INSTRUÇÕES DE TRABALHO:
(1) As afirmações (a), (b) e (c) concordam com o texto sobre o aniversário de Xexéu? Para cada uma, responda sim ou não e cite entre aspas as palavras do texto que decidem a questão.
(a) A alvorada musical que despertou a cidade foi tocada pela Banda de Música Recreio Caicoense.
(b) A filha Lêda veio de Natal para a festa.
(c) Xexéu recebeu da Câmara Municipal de Caicó a Comenda Vila do Príncipe em 2014.
(2) Dê prosseguimento ao texto sobre o aniversário de Xexéu a partir do ponto em que ele termina.

TEXTO EXTRAÍDO:
▼

Hoje, o comendador Stoessel Dias, Xexéu como é mais conhecido no mundo etílico-gastronômico-cultural de Caicó, está completando 90 anos de idade.
A cidade foi despertada com uma alvorada musical tocada pela Banda de Música Recreio Caicoense.
E uma data tão especial, merece uma comemoração super especial: os filhos Paulo (de Recife), Lêda (de São Paulo) e Lenira (de Natal) viajaram a Caicó pra festa de Xexéu.
Também estão na cidade Luzardo Cebolinha, neto que inscreveu para sempre o Bar de Xexeu nos anais de Natal, demais netos e bisnetos, amigos mil para este encontro especial com O Mito da boemia de Caicó.
O Bar de Ferreirinha pede licença aos familiares pra se juntar nas homenagens ao querido Xexeu, amigo e compadre de Clóvis Pereira de Araújo, in memoriam, pai dos editores (ir)responsáveis deste blogue, Roberto e Pituleira.
Nossa homenagem especial a este homem que vive cercado de amigos, foi agraciado pela Câmara Municipal de Caicó no dia 18 de julho de 2014 com a Comenda Vila do Príncipe e tem a graça de hoje estar completando 90 anos de idade.
Viva Xexeu!

▲

LINHAS EXTRAÍDAS:

▼

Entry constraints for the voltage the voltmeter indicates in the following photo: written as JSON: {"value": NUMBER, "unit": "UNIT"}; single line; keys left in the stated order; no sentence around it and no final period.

▲
▼

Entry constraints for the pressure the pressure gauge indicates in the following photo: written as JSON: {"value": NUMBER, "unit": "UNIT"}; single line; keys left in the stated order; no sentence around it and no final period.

▲
▼

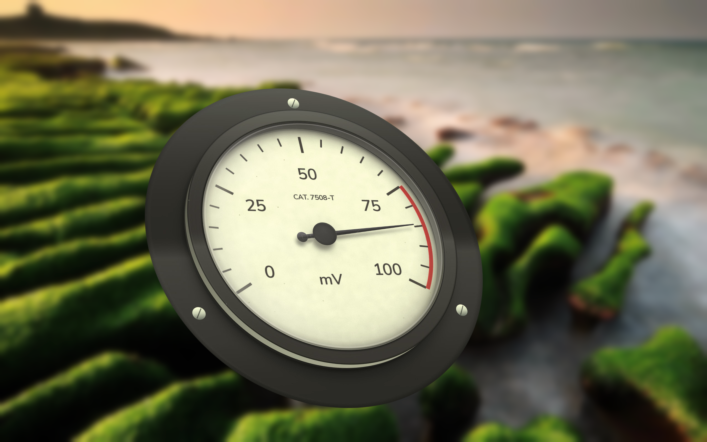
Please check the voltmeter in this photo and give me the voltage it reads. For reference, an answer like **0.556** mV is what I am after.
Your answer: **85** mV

▲

RESPOSTAS AOS PROBLEMAS:
(1)
(a) Sim: "A cidade foi despertada com uma alvorada musical tocada pela Banda de Música Recreio Caicoense."
(b) Não: "Lêda (de São Paulo) e Lenira (de Natal)"
(c) Sim: "foi agraciado pela Câmara Municipal de Caicó no dia 18 de julho de 2014 com a Comenda Vila do Príncipe"

(2)
O Bar de Ferreirinha, em homenagem ao aniversariante, familiares e amigos, publica texto escrito por Roberto Fontes e publicado na extinta revista O Botequeiro, que era dedicada aos boêmios e bares do Rio Grande do Norte, na edição de novembro de 2011.
Xexéu, o mito
Roberto FontesJornalista, cachaceiro, editor do blogue Bar de Ferreirinha
Xexéu, o mito da boemia de Caicó e arredores |
Stoessel Dias, casado com Guilhermina (in memoriam), pai de Tecobol (in memoriam), Paulo Dias, Lêda e Lenira, é uma figura ímpar, que só poderia ter nascido em Caicó. Sim, Stoessel é só no registro civil: ele é conhecido mesmo pelo apelido de Xexéu. Apreciador de cerveja gelada, Xexéu adora viajar - normalmente no banco da frente do carro, com o cotovelo apoiado na porta - e faz o percurso ficar menor com a sua inacreditável capacidade de contar estórias. É servidor público aposentado e frasista emérito.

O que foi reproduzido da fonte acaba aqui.